__Assignment__.
The answer must be an exact copy of the records, with every picture removed.

(Saved entries)
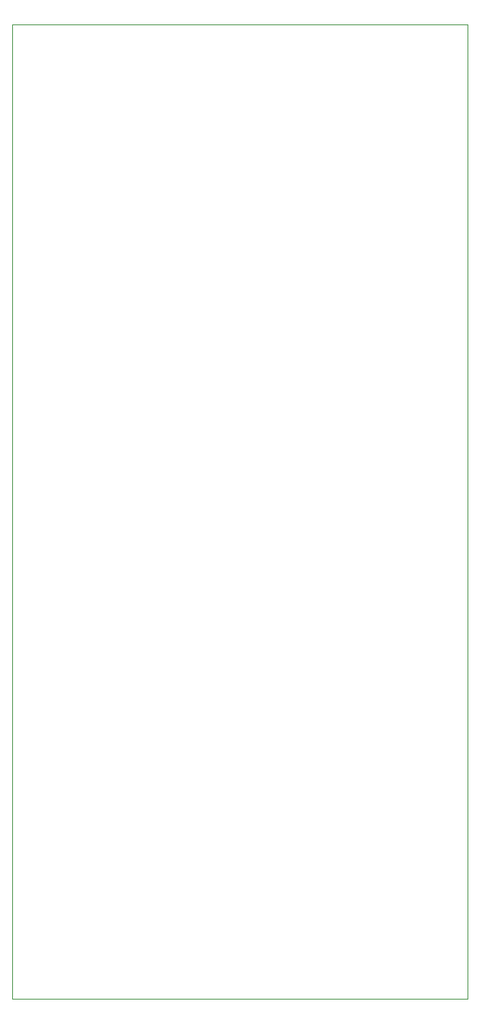
<source format=gbr>
%TF.GenerationSoftware,KiCad,Pcbnew,(5.0.1)-3*%
%TF.CreationDate,2019-09-01T21:44:56+01:00*%
%TF.ProjectId,Tap LFO v2,546170204C464F2076322E6B69636164,rev?*%
%TF.SameCoordinates,Original*%
%TF.FileFunction,Profile,NP*%
%FSLAX46Y46*%
G04 Gerber Fmt 4.6, Leading zero omitted, Abs format (unit mm)*
G04 Created by KiCad (PCBNEW (5.0.1)-3) date 01/09/2019 21:44:56*
%MOMM*%
%LPD*%
G01*
G04 APERTURE LIST*
%ADD10C,0.100000*%
G04 APERTURE END LIST*
D10*
X70500000Y-20000000D02*
X20000000Y-20000000D01*
X70500000Y-128000000D02*
X70500000Y-20000000D01*
X20000000Y-128000000D02*
X70500000Y-128000000D01*
X20000000Y-20000000D02*
X20000000Y-128000000D01*
M02*

</source>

__Result for this exercise__.
<source format=gbr>
%TF.GenerationSoftware,KiCad,Pcbnew,(5.0.1)-3*%
%TF.CreationDate,2019-09-01T21:44:56+01:00*%
%TF.ProjectId,Tap LFO v2,546170204C464F2076322E6B69636164,rev?*%
%TF.SameCoordinates,Original*%
%TF.FileFunction,Profile,NP*%
%FSLAX46Y46*%
G04 Gerber Fmt 4.6, Leading zero omitted, Abs format (unit mm)*
G04 Created by KiCad (PCBNEW (5.0.1)-3) date 01/09/2019 21:44:56*
%MOMM*%
%LPD*%
G01*
G04 APERTURE LIST*
%ADD10C,0.100000*%
G04 APERTURE END LIST*
D10*
X70500000Y-20000000D02*
X20000000Y-20000000D01*
X70500000Y-128000000D02*
X70500000Y-20000000D01*
X20000000Y-128000000D02*
X70500000Y-128000000D01*
X20000000Y-20000000D02*
X20000000Y-128000000D01*
M02*

</source>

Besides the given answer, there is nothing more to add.